Collected data
-------
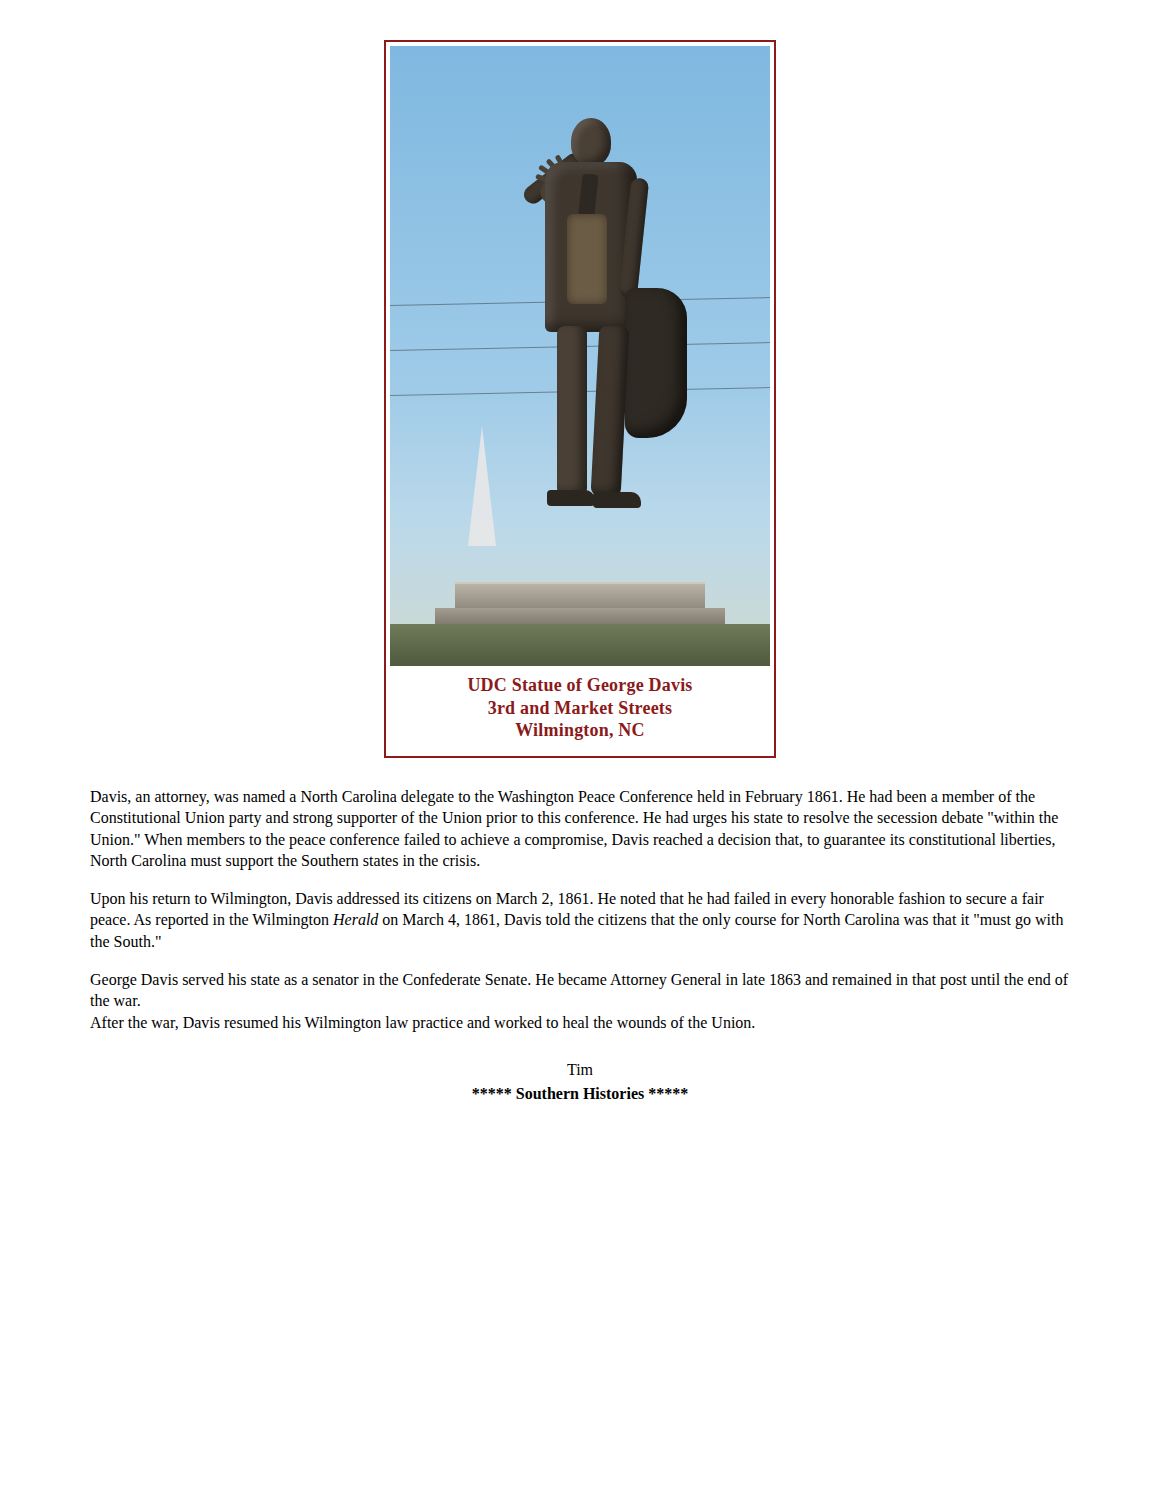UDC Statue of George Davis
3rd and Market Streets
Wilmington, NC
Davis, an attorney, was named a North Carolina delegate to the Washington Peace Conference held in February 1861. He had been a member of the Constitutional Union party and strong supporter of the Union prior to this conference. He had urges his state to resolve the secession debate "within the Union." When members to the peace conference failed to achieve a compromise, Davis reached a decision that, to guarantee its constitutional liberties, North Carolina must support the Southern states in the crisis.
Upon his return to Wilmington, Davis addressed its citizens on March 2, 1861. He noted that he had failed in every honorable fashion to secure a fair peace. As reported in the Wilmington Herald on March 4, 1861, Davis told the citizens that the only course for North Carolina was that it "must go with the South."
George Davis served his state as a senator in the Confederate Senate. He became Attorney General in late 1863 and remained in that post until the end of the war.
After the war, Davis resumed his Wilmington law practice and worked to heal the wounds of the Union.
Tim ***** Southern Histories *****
-------
◆ Instructions for the task
Your answer must be the lines from the one with "After the war, Davis" through the last line of the data, repeated exactly and with nothing else.

◆ Solution for this exercise
After the war, Davis resumed his Wilmington law practice and worked to heal the wounds of the Union.
Tim ***** Southern Histories *****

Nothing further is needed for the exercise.